角地に向かって開きつつ、ルーバーでプライバシーは確保された住宅


約80m2(24坪)の土地に、駐車スペースも確保しなければならない厳しい敷地条件の中、南側の角地方向に開くことで光や風を取り入れ、ルーバーによってアイレベルの視線はブロックしました。

角地に対して“遮りつつ開く”表情を持った住宅です。  

テラスは、外部にあるもうひとつの居間。車は屋根無しで道路に対して平行駐車とし、小さいながらも囲われたテラスを取ることができました。

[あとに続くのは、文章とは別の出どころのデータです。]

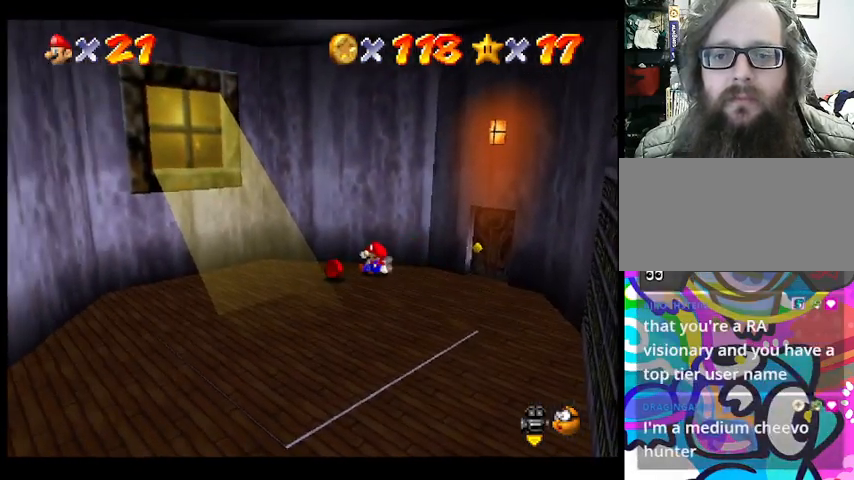
{"buttons": [], "left_stick": "center", "events": [[200, "left_stick", "left"], [500, "left_stick", "center"]]}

全体のフォルムは、斜線制限に沿って上がっていく片流れの屋根です。

最も高くなる部分はロフトとして有効活用。内部は構造あらわしとして、天井高を出来るだけ高く確保しつつ、床懐を最小限に抑え、厳しい斜線制限もクリアしています。

無駄は徹底的に排除していますが、単にコンパクトに空間を詰め込むだけでは息苦しくなってしまうので、細長いスリット状の吹抜やナナメの天井により、空間的な“ゆとり”の部分も生み出しています。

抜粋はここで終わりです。